Task data:
-- Opening Marker --

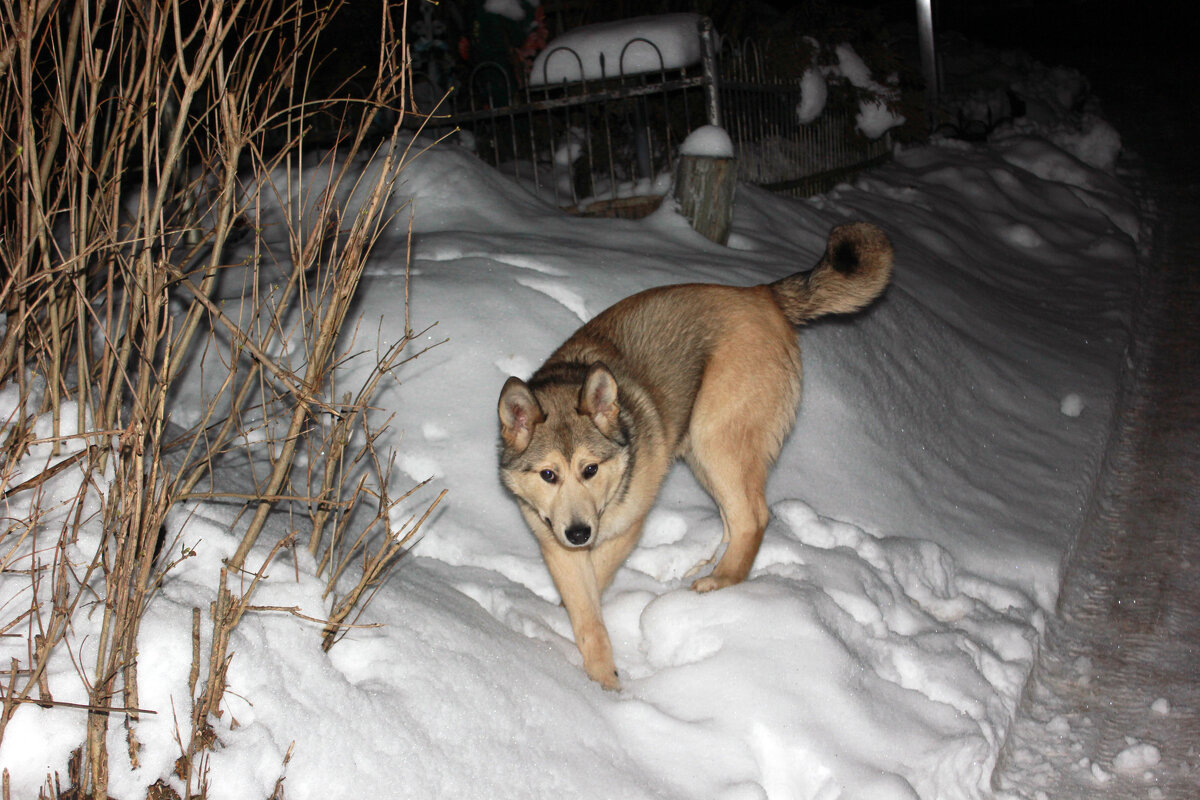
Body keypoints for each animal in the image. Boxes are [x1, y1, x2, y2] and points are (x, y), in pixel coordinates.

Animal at [494, 220, 892, 690]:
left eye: (590, 469)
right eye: (548, 475)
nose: (578, 533)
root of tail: (762, 294)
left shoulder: (625, 529)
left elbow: (595, 586)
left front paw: (606, 682)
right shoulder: (555, 545)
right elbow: (584, 607)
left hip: (715, 439)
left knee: (753, 517)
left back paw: (720, 583)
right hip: (705, 456)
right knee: (734, 521)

-- Closing Marker --

Goal of the exercise: A single integer is the expected output: the number of lines in the data that include the word "right".

Expected answer: 5